Required work: Filter the listing down to the lines containing the word "Broschüren".
- - - - - - -
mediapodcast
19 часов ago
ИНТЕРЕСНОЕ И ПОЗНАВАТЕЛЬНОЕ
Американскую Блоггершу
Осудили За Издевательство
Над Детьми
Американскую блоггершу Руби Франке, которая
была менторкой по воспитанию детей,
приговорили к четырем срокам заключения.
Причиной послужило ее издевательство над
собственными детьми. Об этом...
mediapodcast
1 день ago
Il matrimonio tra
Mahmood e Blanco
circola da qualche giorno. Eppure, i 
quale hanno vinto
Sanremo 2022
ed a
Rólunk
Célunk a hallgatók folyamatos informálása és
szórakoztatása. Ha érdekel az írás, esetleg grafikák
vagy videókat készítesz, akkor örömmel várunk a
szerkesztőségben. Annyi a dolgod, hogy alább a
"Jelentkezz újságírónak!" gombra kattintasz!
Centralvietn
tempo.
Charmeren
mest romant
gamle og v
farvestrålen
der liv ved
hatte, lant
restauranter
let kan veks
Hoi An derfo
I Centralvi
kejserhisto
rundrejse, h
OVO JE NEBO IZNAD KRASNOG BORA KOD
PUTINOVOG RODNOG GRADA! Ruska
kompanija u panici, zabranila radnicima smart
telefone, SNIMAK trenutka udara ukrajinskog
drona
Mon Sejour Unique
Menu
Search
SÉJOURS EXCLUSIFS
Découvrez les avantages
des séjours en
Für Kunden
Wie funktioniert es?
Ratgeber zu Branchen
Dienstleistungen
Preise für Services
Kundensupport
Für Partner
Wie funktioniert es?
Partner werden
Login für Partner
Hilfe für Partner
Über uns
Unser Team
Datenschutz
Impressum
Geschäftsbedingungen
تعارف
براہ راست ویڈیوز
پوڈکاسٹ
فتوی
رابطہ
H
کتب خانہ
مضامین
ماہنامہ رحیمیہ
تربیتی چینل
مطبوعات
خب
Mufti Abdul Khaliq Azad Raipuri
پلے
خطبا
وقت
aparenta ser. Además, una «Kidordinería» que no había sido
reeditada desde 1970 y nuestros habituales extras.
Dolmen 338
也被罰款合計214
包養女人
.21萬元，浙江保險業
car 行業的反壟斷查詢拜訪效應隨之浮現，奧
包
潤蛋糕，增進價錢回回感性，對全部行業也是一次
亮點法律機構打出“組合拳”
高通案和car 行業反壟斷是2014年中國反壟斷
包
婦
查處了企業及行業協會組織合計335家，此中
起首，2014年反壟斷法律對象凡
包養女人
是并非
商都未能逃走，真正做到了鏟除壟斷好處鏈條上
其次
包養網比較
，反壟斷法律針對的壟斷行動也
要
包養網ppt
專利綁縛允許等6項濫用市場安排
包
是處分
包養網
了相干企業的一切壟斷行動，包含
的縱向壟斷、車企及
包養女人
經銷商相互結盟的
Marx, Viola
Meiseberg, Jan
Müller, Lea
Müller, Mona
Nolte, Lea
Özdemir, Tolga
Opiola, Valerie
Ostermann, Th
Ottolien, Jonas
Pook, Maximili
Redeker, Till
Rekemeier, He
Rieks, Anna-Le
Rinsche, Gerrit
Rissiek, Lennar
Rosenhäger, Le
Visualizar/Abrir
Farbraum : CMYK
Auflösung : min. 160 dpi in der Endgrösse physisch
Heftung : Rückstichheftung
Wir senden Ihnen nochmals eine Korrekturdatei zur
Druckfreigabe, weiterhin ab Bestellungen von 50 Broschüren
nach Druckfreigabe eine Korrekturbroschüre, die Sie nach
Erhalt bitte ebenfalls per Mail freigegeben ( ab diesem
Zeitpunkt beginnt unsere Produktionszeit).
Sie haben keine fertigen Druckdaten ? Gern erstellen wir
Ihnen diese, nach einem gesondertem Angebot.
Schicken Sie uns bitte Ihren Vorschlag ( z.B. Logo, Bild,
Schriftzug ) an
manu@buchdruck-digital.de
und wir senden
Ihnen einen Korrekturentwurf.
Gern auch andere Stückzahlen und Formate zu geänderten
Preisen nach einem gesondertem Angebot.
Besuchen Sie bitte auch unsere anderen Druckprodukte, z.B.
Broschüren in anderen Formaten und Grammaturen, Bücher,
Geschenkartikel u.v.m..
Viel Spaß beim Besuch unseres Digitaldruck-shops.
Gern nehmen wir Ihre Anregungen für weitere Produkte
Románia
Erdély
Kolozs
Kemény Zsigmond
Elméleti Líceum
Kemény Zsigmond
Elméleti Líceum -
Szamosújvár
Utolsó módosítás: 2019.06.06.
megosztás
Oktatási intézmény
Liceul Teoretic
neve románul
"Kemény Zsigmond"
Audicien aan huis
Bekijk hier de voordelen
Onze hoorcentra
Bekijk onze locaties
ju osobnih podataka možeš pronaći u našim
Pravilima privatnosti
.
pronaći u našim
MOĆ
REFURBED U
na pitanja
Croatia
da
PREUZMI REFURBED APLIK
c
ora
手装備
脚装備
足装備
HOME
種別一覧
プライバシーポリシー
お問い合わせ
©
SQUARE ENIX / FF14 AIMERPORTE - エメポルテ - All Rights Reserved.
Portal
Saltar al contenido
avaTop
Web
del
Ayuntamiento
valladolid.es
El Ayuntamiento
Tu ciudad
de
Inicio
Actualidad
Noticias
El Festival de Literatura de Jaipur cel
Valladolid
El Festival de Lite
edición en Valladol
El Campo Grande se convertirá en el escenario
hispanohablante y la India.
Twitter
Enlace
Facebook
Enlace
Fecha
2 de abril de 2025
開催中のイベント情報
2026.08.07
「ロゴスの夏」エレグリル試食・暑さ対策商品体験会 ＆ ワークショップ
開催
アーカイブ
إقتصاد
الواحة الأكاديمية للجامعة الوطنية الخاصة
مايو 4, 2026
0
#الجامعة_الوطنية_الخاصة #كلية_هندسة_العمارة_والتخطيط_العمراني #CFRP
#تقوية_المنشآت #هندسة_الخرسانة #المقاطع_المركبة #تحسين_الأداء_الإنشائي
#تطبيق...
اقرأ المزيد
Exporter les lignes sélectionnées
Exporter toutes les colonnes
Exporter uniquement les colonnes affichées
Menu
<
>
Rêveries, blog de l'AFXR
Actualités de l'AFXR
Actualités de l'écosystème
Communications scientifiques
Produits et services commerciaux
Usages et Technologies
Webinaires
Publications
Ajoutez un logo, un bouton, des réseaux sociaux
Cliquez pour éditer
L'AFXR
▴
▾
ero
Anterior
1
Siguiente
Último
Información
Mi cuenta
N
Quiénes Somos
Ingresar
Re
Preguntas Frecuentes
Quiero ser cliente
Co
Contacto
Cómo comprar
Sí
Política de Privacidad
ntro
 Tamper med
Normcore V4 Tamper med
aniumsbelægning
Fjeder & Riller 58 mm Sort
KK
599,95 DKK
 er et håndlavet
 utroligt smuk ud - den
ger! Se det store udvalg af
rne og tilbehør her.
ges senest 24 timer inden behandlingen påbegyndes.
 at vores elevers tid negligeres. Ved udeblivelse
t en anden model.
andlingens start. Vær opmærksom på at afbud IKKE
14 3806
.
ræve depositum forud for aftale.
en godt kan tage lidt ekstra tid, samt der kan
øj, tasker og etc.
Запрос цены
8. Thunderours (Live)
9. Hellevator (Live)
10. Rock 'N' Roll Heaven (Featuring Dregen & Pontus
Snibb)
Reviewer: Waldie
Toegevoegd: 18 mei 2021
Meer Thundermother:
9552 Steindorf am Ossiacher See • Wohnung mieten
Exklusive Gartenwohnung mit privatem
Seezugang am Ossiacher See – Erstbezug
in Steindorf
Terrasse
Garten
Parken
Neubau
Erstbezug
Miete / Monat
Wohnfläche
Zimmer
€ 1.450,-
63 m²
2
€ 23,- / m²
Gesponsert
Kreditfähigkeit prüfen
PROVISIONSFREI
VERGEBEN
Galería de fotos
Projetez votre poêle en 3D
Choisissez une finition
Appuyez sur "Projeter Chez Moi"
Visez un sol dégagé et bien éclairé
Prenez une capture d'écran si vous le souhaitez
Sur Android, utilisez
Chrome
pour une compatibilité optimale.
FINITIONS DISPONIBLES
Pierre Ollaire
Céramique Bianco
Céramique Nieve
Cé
- - - - - - -
Exercise result:
Druckfreigabe, weiterhin ab Bestellungen von 50 Broschüren
Broschüren in anderen Formaten und Grammaturen, Bücher,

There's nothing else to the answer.